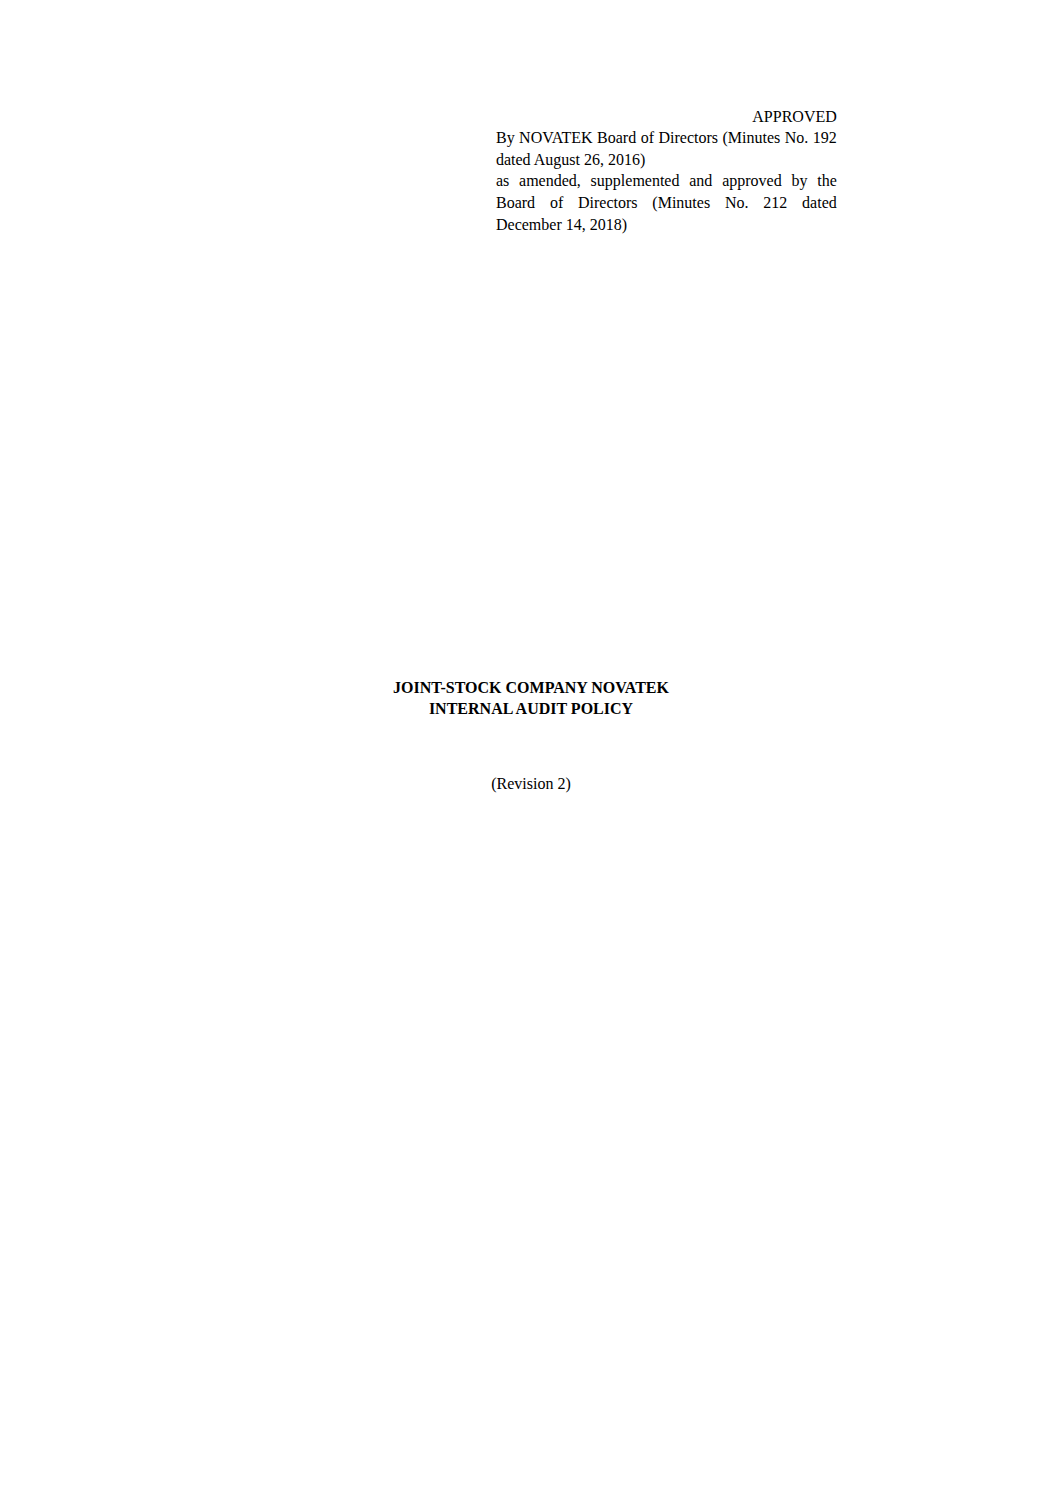APPROVED
By NOVATEK Board of Directors (Minutes No. 192 dated August 26, 2016)
as amended, supplemented and approved by the Board of Directors (Minutes No. 212 dated December 14, 2018)
Joint-Stock Company NOVATEK
Internal Audit Policy
(Revision 2)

Required action: Whenever the string "Board" occurs in a line of the entries above, copy that line.

Answer area:
By NOVATEK Board of Directors (Minutes No. 192 dated August 26, 2016)
as amended, supplemented and approved by the Board of Directors (Minutes No. 212 dated December 14, 2018)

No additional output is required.